We all do, Elijah – and it’s been that way in Rhode Island since 1869. The local German-style hot dog known for the distinctive snap of its natural casing came to Rhode Island as the brainchild of German immigrants Augustus and Alphonse Saugy, who successfully operated the company for decades, with a brief hiatus during World War II, when food rations prevented the couple from sourcing the high-quality meats and spices that makes the dogs so distinctly flavorful. 

Saugy’s current owner, Mary O’Brien, is the granddaughter of Leo McCaughy, who started working at the company in 1912 at the age of 14 and eventually became its CEO and president. As a teenager, Mary knew that her family’s franks deserved universal attention. She took over in 2001, bringing with her updated manufacturing technology and thoughts about growing the brand with new recipes (bratwurst and a “skinless” ballpark-style dog), products such as relish and mustard, and fun marketing initiatives including the hot dog eating contest. Not that Rhode Islanders need reminding that Saugys are great – “They are very loyal customers,” Mary says, and she’s got a faithful cadre of out-of-staters to whom she ships as evidence.

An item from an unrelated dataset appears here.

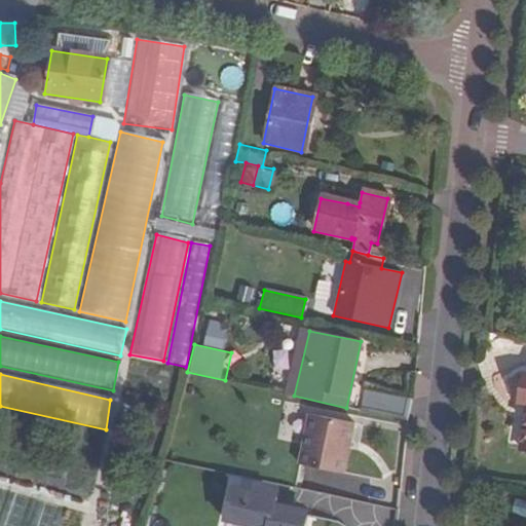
[(525,375),(521,374),(516,402),(525,403),(525,418),(521,448),(525,449),(525,375)]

Rhode Islanders can find Saugys in just about every local supermarket, and increasingly on the menu at places such as Tomaselli’s at Rosario in Providence, Valley Country Club in Warwick, and several Chelo’s throughout the state, and they’re the exclusive hot dog served in Brown University’s dining halls. You’ll find Haley Meiklejohn and her dad, Scott, enjoying the dogs at Proclamation Ale in Warwick. “He used to get them all the time when I was little and cook them on the grill,” Hailey says. “I didn’t love the snap back then, but now I absolutely love them! When he wants to cheat on his diet, we head straight here!” Even late-night talk show veteran and part-time Rhode Islander Jay Leno was known to regularly enjoy Saugys at Wally’s Wieners in Newport.

Today, despite his best efforts, Elijah doesn’t lead the pack when it comes to eating Saugys. No, today the biggest Saugy fan on the planet is Johnathan Gonzalez of Cranston, who wolfed down 10 Saugys – ketchup on the side – in 10 minutes to claim his crown at the first annual Saugy contest. How was the experience for him? “Piece of cake!” he says with a laugh and two thumbs up.